# smoked pork loin



## Packfish (Oct 30, 2007)

Did one this weekend.
took some apples and chopped them up - put them in a large baggie and poured in some raspberry chipotle sauce and a little Kolstika ( a Wyoming Liquor) then put that in the microwave for a minute- then squished in around. Took the pork loin and ran a long fillet knife dead center length wise thru the middle twice in an X fashion. Stuffed the pork loin with the mix. Then put rub over the entire loin- smoked for 3 hours- then pulled it out and made a tin foil packet- put each loin in one- put the rest of the apple mixture and put back in the smoker -about every 20 minutes for an hour I basted them with the chipotle sauce. At about 150 internal degrees I pulled them - sealed the foil and put them in a small cooler for an hour- Incredibly good.


----------



## FULLHOUSE (Oct 1, 2007)

Sounds real tasty. No pictures?


----------



## elkmule123 (Aug 14, 2013)

Packfish said:


> At about 150 internal degrees I pulled them - sealed the foil and put them in a small cooler for an hour- Incredibly good.
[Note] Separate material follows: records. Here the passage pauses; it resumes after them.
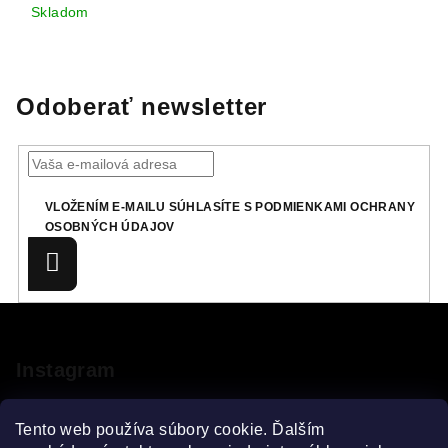
Skladom
Odoberať newsletter
VLOŽENÍM E-MAILU SÚHLASÍTE S
PODMIENKAMI OCHRANY
OSOBNÝCH ÚDAJOV
Prihlásiť
sa
Z
á
p
Instagram
ä
t
Tento web používa súbory cookie. Ďalším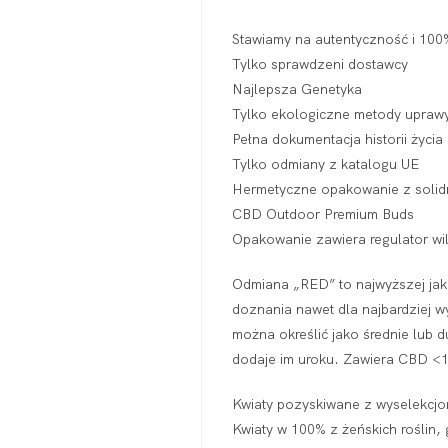
Stawiamy na autentyczność i 10
Tylko sprawdzeni dostawcy
Najlepsza Genetyka
Tylko ekologiczne metody upraw
Pełna dokumentacja historii życia 
Tylko odmiany z katalogu UE
Hermetyczne opakowanie z soli
CBD Outdoor Premium Buds
Opakowanie zawiera regulator wi
Odmiana „RED” to najwyższej jak
doznania nawet dla najbardziej 
można określić jako średnie lub du
dodaje im uroku. Zawiera CBD <
Kwiaty pozyskiwane z wyselekcjon
Kwiaty w 100% z żeńskich roślin,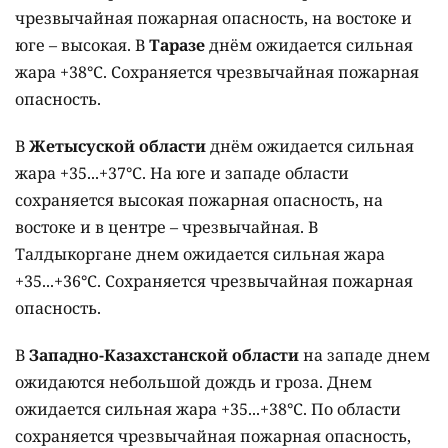
чрезвычайная пожарная опасность, на востоке и
юге – высокая. В
Таразе
днём ожидается сильная
жара +38°C. Сохраняется чрезвычайная пожарная
опасность.
В
Жетысуской области
днём ожидается сильная
жара +35...+37°C. На юге и западе области
сохраняется высокая пожарная опасность, на
востоке и в центре – чрезвычайная. В
Талдыкоргане днем ожидается сильная жара
+35...+36°C. Сохраняется чрезвычайная пожарная
опасность.
В
Западно-Казахстанской области
на западе днем
ожидаются небольшой дождь и гроза. Днем
ожидается сильная жара +35...+38°C. По области
сохраняется чрезвычайная пожарная опасность,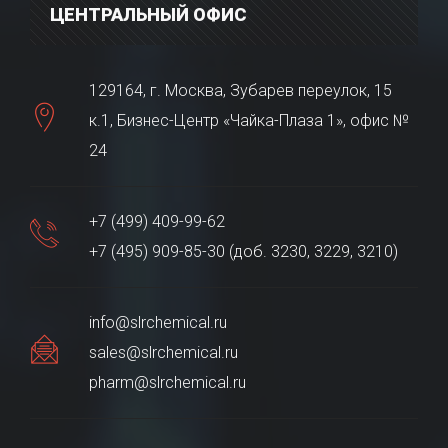
ЦЕНТРАЛЬНЫЙ ОФИС
129164, г. Москва, Зубарев переулок, 15
к.1, Бизнес-Центр «Чайка-Плаза 1», офис №
24
+7 (499) 409-99-62
+7 (495) 909-85-30 (доб. 3230, 3229, 3210)
info@slrchemical.ru
sales@slrchemical.ru
pharm@slrchemical.ru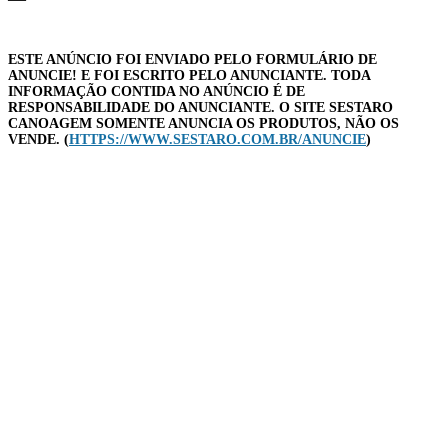
ESTE ANÚNCIO FOI ENVIADO PELO FORMULÁRIO DE
ANUNCIE! E FOI ESCRITO PELO ANUNCIANTE. TODA
INFORMAÇÃO CONTIDA NO ANÚNCIO É DE
RESPONSABILIDADE DO ANUNCIANTE. O SITE SESTARO
CANOAGEM SOMENTE ANUNCIA OS PRODUTOS, NÃO OS
VENDE. (
HTTPS://WWW.SESTARO.COM.BR/ANUNCIE
)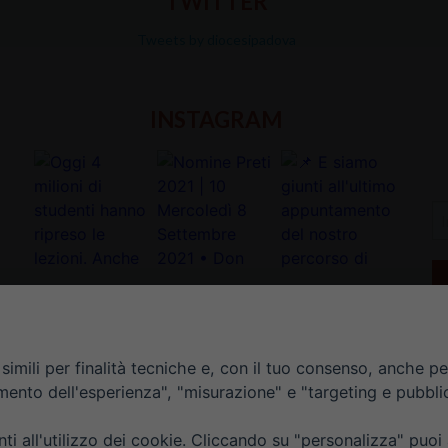
TWITTER
Tweets by diocesipadova
INSTAGRAM
In
la
tu
e-
ma
*
imili per finalità tecniche e, con il tuo consenso, anche per 
amento dell'esperienza", "misurazione" e "targeting e pubbli
i all'utilizzo dei cookie. Cliccando su "personalizza" puoi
That had to have taken some will power to wait that long before enjoying it. :biggrin1:


----------



## Packfish (Oct 30, 2007)

FULLHOUSE said:


> Sounds real tasty. No pictures?


 no pictures- maybe this weekend- found some raspberry jalapeno and peach habanero chipotle sauces I would like to mess with- I am certainly going to start making my own sauces from the garden this coming season


----------